The genome wide analysis of those RNAseq profiles allowed a number of interesting findings. First, three distinct piRNA pathway components (one novel component in the soma and two known components in the germline) did impact abundance of piRNA cluster transcript levels in the respective tissues. This clearly highlights the underlying mechanisms for piRNA cluster transcription and transcript turnover. Secondly, the tissue specific piRNA pathway depletions in the germline upregulated 51 TEs in the ovary and 39 of them gain specific access to early embryos indicating that they specifically were transported and accumulated in the future oocyte. Thirdly, piRNA pathway depletion in the soma led to very coherent expression of roughly 20 gypsy type retro-transposons in the somatic tissue. At least four of these retro-elements specifically gained access to the early embryo showing that they traffic from the somatic cells to the oocyte. All these four elements encode an envelope protein (like those of retroviruses) and likely infect the oocyte as retroviral particles. In summary, in the germline many types of TEs are deregulated and contributed to the next generation, however in the soma only a small proportion of LTR-retrotransposons are de-silenced and few of them gain access to the next generation. On the one hand this shows the different TE mobility strategies and the other hand it underscores the tissue-specific adaption of the piRNA pathway to contain the elements in the two different tissues in order to prevent TEs to access the genome of the next generation. Furthermore this dataset allows the design of directed experimentation to study specific mechanistic such as the soma-to-germline trafficking of LTR-elements.

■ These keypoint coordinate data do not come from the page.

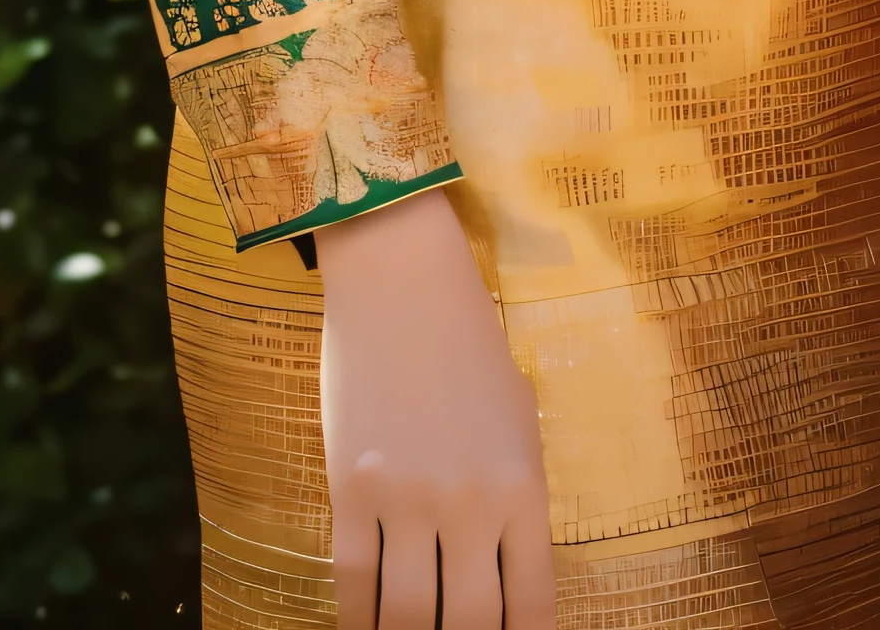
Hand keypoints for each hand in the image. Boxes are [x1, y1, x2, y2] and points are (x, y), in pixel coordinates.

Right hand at [318, 187, 554, 629]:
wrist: (403, 283)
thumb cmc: (470, 349)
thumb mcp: (519, 423)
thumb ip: (515, 501)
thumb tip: (505, 580)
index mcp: (524, 487)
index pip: (530, 606)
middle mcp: (471, 503)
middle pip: (469, 625)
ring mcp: (407, 499)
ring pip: (406, 619)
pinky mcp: (350, 491)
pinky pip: (353, 584)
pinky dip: (357, 620)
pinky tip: (363, 628)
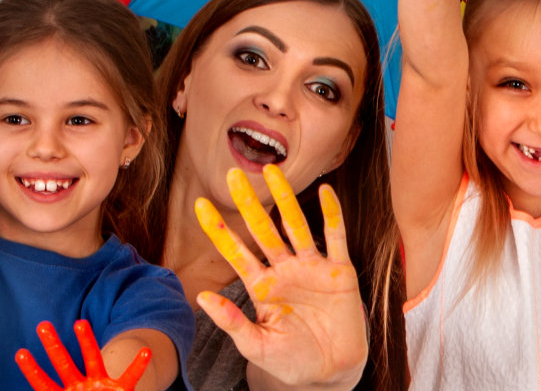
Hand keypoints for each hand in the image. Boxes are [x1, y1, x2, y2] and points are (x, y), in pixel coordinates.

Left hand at [14, 321, 151, 390]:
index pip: (44, 384)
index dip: (32, 370)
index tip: (20, 353)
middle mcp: (80, 388)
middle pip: (63, 364)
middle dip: (53, 345)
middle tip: (42, 325)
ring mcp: (100, 386)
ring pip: (92, 360)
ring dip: (86, 342)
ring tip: (80, 324)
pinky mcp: (120, 390)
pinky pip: (130, 377)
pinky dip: (138, 365)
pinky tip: (145, 352)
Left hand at [192, 166, 367, 386]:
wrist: (331, 372)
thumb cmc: (291, 361)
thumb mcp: (256, 346)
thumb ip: (232, 322)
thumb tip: (202, 297)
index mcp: (261, 286)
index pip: (235, 252)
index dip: (219, 229)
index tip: (200, 204)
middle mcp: (284, 270)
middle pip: (263, 230)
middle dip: (248, 203)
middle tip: (232, 174)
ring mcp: (312, 268)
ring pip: (296, 226)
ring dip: (285, 199)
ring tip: (273, 171)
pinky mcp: (340, 272)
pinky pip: (335, 238)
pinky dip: (332, 214)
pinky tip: (326, 192)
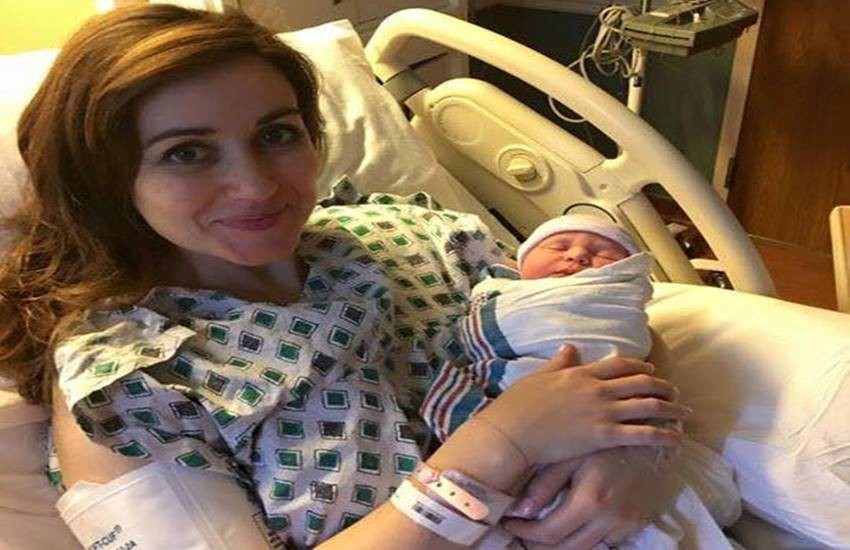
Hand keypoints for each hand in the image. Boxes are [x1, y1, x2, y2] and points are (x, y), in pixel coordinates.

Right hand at [477, 345, 687, 464]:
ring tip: (684, 414)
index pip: (619, 365)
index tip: (651, 371)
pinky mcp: (604, 436)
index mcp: (581, 374)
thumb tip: (568, 347)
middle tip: (674, 392)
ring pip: (648, 405)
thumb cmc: (518, 406)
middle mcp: (597, 389)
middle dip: (662, 386)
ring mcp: (602, 412)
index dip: (640, 367)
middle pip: (641, 382)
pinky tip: (676, 438)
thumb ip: (558, 363)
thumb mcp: (538, 378)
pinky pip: (643, 434)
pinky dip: (664, 435)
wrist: (512, 432)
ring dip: (671, 408)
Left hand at [503, 447, 682, 547]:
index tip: (510, 524)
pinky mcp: (638, 524)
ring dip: (561, 545)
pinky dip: (586, 538)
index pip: (549, 533)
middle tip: (520, 533)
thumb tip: (518, 510)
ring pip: (586, 549)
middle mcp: (610, 519)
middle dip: (538, 546)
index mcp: (591, 500)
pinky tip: (572, 525)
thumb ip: (545, 484)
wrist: (654, 433)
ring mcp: (627, 524)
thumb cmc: (606, 438)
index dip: (524, 533)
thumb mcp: (573, 455)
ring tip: (541, 532)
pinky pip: (606, 542)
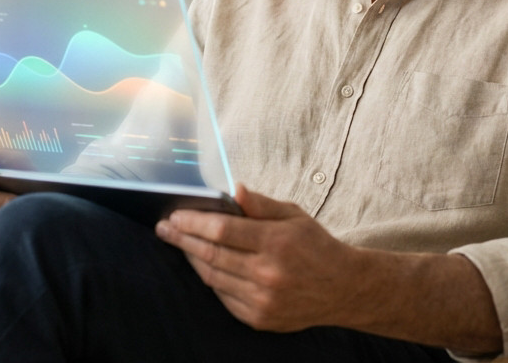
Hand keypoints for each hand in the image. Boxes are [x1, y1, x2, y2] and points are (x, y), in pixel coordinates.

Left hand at [154, 185, 363, 331]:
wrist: (343, 289)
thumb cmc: (316, 246)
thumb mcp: (293, 215)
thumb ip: (260, 204)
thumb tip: (234, 190)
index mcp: (276, 242)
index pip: (222, 230)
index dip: (194, 221)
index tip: (175, 215)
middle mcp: (267, 273)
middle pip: (211, 254)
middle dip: (183, 239)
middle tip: (164, 228)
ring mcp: (262, 300)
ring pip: (213, 278)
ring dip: (192, 259)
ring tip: (180, 243)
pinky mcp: (259, 318)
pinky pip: (223, 297)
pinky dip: (211, 280)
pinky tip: (204, 265)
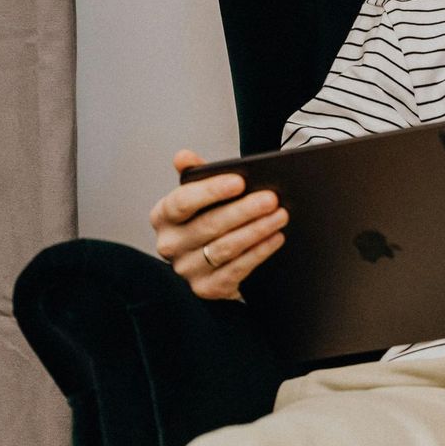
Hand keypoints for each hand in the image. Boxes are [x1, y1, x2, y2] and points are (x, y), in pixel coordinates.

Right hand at [150, 149, 287, 299]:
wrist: (215, 262)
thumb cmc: (210, 219)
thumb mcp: (202, 196)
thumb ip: (196, 174)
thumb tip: (183, 156)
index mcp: (163, 216)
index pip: (182, 202)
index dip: (211, 191)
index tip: (240, 181)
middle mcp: (169, 244)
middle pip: (208, 225)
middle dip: (244, 211)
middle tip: (272, 199)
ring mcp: (186, 269)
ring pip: (224, 248)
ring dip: (256, 230)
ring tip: (281, 216)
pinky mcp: (205, 288)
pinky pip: (235, 270)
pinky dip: (258, 253)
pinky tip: (276, 238)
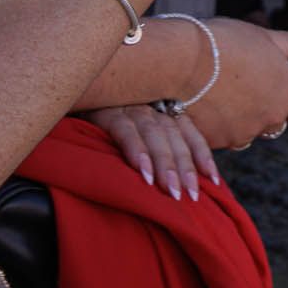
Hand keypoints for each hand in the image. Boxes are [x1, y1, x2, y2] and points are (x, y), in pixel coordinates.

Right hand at [87, 104, 218, 200]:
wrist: (74, 91)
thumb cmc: (107, 119)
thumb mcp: (136, 128)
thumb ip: (156, 145)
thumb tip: (179, 178)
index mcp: (161, 109)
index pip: (189, 131)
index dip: (202, 155)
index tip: (213, 181)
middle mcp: (150, 106)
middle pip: (174, 137)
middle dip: (185, 167)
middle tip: (191, 196)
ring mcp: (130, 107)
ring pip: (155, 135)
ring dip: (165, 164)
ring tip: (172, 191)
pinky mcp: (107, 111)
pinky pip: (126, 132)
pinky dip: (137, 152)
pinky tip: (144, 173)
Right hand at [177, 20, 287, 150]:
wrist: (179, 61)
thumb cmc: (222, 43)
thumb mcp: (262, 36)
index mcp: (287, 93)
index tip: (286, 93)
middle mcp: (269, 118)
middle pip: (275, 122)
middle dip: (263, 108)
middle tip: (243, 83)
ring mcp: (242, 133)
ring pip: (247, 131)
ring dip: (239, 117)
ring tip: (219, 90)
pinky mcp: (216, 143)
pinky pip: (222, 137)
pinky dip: (216, 124)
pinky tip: (203, 102)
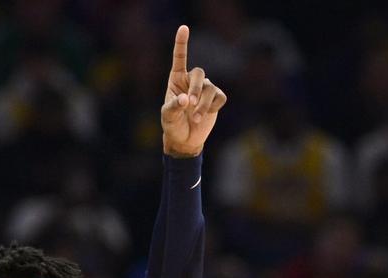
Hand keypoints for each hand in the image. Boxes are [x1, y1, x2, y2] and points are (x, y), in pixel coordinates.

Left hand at [162, 25, 226, 157]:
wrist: (185, 140)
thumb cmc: (173, 125)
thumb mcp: (168, 117)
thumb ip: (173, 107)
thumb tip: (184, 99)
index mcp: (176, 79)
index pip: (180, 58)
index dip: (182, 43)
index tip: (184, 28)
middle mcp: (191, 81)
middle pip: (199, 73)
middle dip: (195, 89)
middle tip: (189, 104)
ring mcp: (205, 89)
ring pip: (210, 89)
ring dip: (203, 105)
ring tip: (196, 118)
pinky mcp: (216, 98)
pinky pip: (219, 97)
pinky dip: (212, 107)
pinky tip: (206, 115)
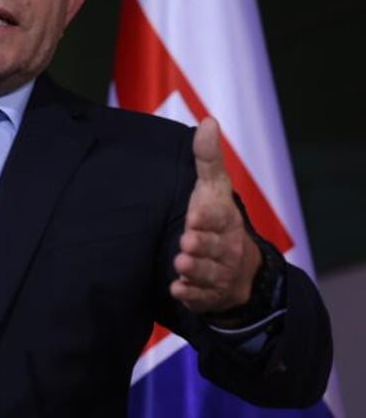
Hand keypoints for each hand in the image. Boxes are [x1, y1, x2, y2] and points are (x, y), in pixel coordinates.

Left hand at [170, 117, 260, 315]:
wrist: (238, 268)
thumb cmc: (216, 218)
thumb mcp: (212, 186)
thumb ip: (207, 158)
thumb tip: (207, 120)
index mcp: (225, 219)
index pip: (218, 217)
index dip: (207, 218)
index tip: (194, 217)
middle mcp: (226, 247)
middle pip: (214, 248)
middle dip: (201, 246)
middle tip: (187, 242)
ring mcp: (219, 273)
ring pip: (207, 274)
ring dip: (194, 270)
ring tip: (180, 264)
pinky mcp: (208, 294)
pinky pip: (200, 297)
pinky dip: (190, 295)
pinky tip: (178, 290)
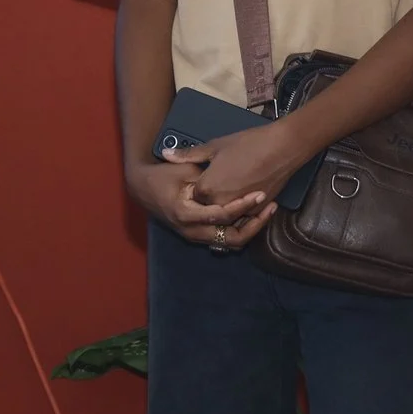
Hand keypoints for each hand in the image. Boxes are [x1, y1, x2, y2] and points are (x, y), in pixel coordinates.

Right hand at [125, 149, 275, 249]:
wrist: (142, 189)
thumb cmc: (162, 177)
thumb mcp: (184, 171)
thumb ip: (206, 176)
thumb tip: (231, 175)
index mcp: (187, 214)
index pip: (221, 215)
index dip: (242, 205)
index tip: (259, 194)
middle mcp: (192, 231)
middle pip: (233, 237)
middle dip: (254, 224)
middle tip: (270, 207)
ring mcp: (196, 236)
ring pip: (232, 242)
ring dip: (251, 229)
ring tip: (267, 211)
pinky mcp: (200, 236)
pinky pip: (226, 238)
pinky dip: (241, 229)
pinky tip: (253, 214)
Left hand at [181, 122, 310, 213]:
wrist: (282, 148)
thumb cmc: (247, 144)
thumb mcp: (215, 147)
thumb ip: (189, 155)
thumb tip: (165, 155)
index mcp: (207, 189)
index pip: (194, 197)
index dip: (198, 186)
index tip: (205, 176)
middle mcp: (221, 204)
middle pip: (209, 209)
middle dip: (210, 199)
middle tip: (220, 181)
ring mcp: (241, 210)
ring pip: (227, 216)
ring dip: (226, 207)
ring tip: (232, 186)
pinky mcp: (258, 210)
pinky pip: (244, 216)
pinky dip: (242, 209)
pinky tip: (244, 193)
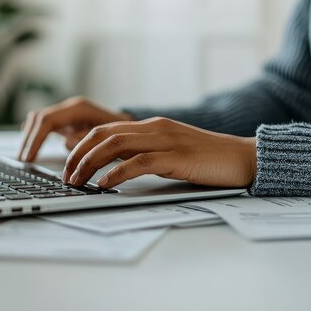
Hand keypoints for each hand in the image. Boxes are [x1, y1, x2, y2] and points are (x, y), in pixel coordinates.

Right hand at [18, 96, 132, 161]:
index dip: (36, 139)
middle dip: (28, 140)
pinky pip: (44, 124)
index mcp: (79, 108)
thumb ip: (88, 139)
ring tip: (24, 157)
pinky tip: (28, 145)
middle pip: (39, 119)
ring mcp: (68, 112)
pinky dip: (35, 134)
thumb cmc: (124, 132)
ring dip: (29, 137)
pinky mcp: (67, 119)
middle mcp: (70, 107)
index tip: (29, 158)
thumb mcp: (109, 137)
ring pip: (39, 119)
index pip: (47, 120)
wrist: (132, 124)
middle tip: (22, 160)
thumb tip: (67, 143)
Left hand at [62, 117, 256, 188]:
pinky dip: (117, 173)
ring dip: (91, 163)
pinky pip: (140, 162)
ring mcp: (166, 140)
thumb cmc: (207, 159)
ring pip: (116, 144)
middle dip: (78, 154)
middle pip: (104, 134)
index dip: (81, 145)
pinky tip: (105, 184)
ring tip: (77, 181)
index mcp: (152, 126)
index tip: (68, 164)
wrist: (243, 157)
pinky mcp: (177, 157)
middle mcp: (155, 128)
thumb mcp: (170, 152)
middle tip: (66, 176)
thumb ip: (145, 153)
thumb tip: (114, 166)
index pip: (106, 129)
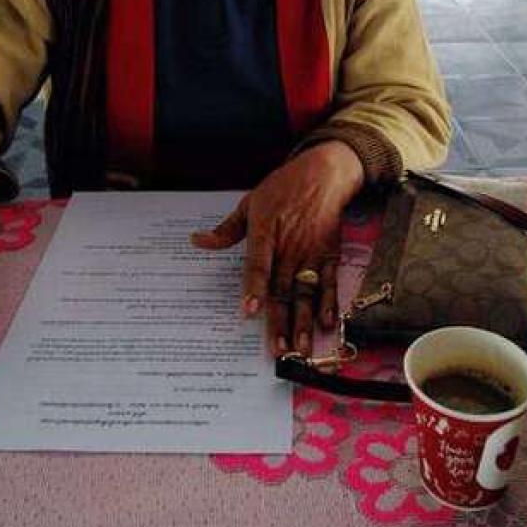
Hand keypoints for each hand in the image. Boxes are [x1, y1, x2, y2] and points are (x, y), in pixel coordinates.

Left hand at [191, 141, 363, 356]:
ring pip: (306, 292)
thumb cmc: (282, 188)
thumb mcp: (249, 203)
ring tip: (301, 348)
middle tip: (278, 351)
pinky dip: (330, 302)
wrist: (323, 174)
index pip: (259, 265)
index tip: (250, 311)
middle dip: (281, 322)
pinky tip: (327, 323)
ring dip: (304, 322)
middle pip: (283, 289)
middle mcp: (289, 247)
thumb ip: (226, 230)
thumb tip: (197, 241)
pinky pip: (330, 282)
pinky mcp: (329, 255)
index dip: (255, 288)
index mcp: (265, 233)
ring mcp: (311, 253)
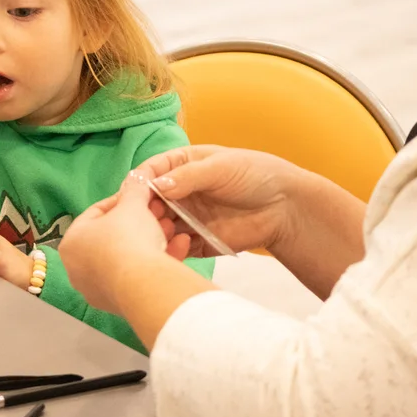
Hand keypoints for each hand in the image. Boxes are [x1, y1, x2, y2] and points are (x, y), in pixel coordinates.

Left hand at [59, 174, 174, 315]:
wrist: (143, 284)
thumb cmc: (128, 238)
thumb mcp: (133, 205)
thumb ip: (134, 190)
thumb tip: (137, 176)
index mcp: (72, 242)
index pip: (96, 213)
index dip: (123, 201)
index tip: (142, 196)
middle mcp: (78, 269)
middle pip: (114, 238)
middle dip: (141, 223)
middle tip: (160, 212)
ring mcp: (98, 290)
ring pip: (129, 258)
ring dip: (153, 241)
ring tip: (172, 228)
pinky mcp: (120, 305)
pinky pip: (139, 277)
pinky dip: (157, 262)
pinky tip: (179, 247)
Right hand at [135, 145, 301, 256]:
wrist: (286, 207)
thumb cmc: (255, 175)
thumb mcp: (221, 167)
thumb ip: (188, 176)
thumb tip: (155, 186)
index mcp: (180, 166)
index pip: (150, 173)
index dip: (138, 183)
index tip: (131, 196)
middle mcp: (178, 192)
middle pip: (148, 203)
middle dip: (142, 211)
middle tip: (142, 220)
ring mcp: (185, 218)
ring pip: (157, 227)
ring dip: (153, 232)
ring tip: (159, 235)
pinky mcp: (195, 242)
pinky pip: (174, 248)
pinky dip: (170, 250)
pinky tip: (176, 247)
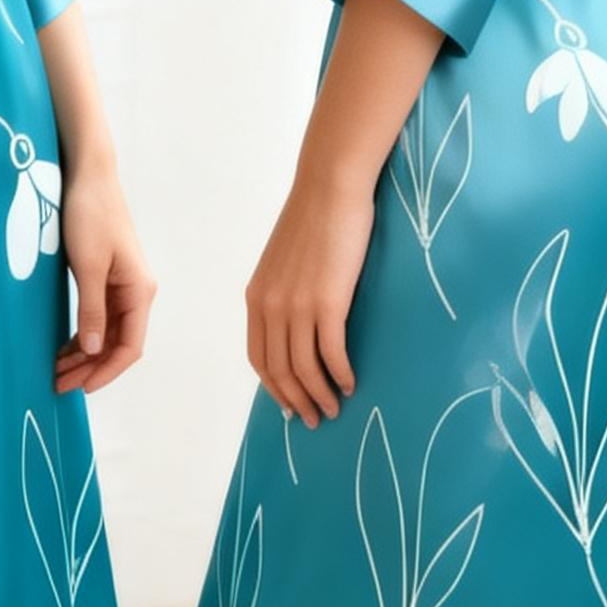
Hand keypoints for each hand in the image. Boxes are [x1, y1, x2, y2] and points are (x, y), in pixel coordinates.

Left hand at [53, 159, 156, 395]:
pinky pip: (99, 316)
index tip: (79, 388)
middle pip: (118, 344)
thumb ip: (92, 309)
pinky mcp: (107, 277)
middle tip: (58, 384)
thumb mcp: (87, 265)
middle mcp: (136, 292)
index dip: (106, 372)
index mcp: (139, 291)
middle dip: (91, 368)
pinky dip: (83, 335)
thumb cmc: (90, 215)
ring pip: (107, 333)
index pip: (129, 347)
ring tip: (57, 371)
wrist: (89, 176)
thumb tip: (93, 351)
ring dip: (85, 354)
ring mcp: (122, 285)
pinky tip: (64, 346)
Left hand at [245, 162, 375, 427]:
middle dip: (297, 401)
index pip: (259, 358)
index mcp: (256, 297)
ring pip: (304, 368)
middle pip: (279, 371)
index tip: (291, 405)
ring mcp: (298, 306)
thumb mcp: (284, 262)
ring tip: (335, 408)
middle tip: (316, 420)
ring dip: (319, 395)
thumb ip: (284, 293)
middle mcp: (270, 306)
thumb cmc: (313, 219)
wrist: (329, 187)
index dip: (274, 388)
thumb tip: (297, 324)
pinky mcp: (328, 302)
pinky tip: (350, 383)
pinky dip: (340, 375)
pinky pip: (332, 353)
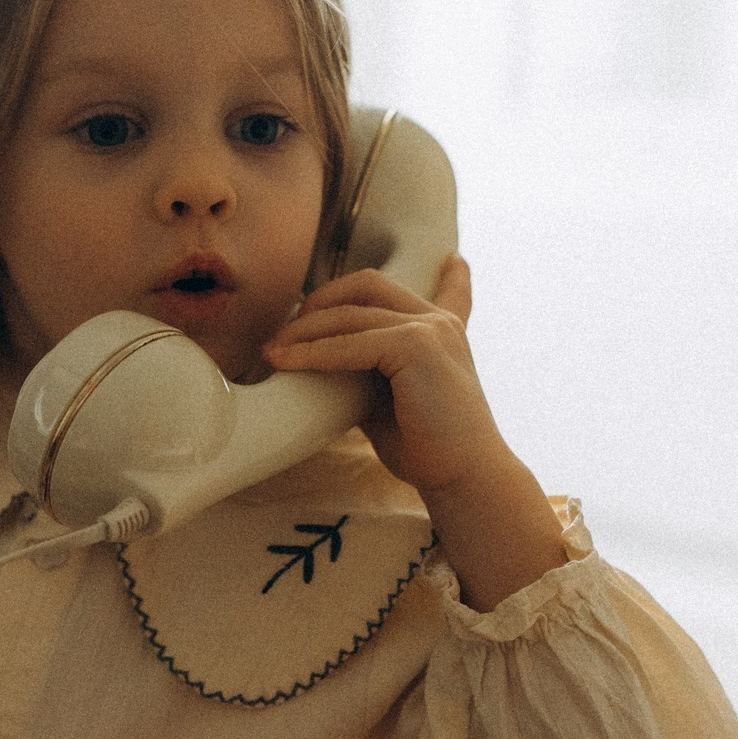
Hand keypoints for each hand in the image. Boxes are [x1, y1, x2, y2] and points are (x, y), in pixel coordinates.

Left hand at [264, 255, 500, 497]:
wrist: (464, 478)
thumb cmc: (428, 451)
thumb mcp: (392, 402)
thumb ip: (368, 375)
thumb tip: (321, 367)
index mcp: (444, 334)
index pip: (451, 292)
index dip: (453, 276)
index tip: (453, 261)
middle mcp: (440, 323)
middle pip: (367, 285)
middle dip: (320, 301)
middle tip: (286, 333)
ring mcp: (430, 329)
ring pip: (349, 312)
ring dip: (303, 331)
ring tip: (273, 353)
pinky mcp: (416, 346)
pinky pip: (350, 343)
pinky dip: (313, 353)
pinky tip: (287, 363)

To what degree the TEs damage the host genome when freely mobilising without piRNA pathway control? Using quantitative polymerase chain reaction (qPCR) on genomic deoxyribonucleic acid (DNA) isolated from mutant ovaries and early embryos, I find increased TE copy number in mutant samples. This suggests that global DNA sequencing (DNAseq) may be a suitable and direct approach to study TE transposition.
Lastly, I developed advanced systematic tools that pinpoint distinct features of the life of an RNA. The first tissue specific method uses fluorescence-activated cell sorting (FACS)-based nuclear purification coupled to RNAseq. Furthermore, I developed two approaches that target either transcription or translation utilising tissue-specific RNA polymerase II chromatin-IP-seq (ChIPseq) or Ribosome profiling.
The combination of the completed RNAi screen and the developed tools now serve as an extremely competitive basis to mechanistically dissect selected novel piRNA pathway components and profile their effects in a systematic manner.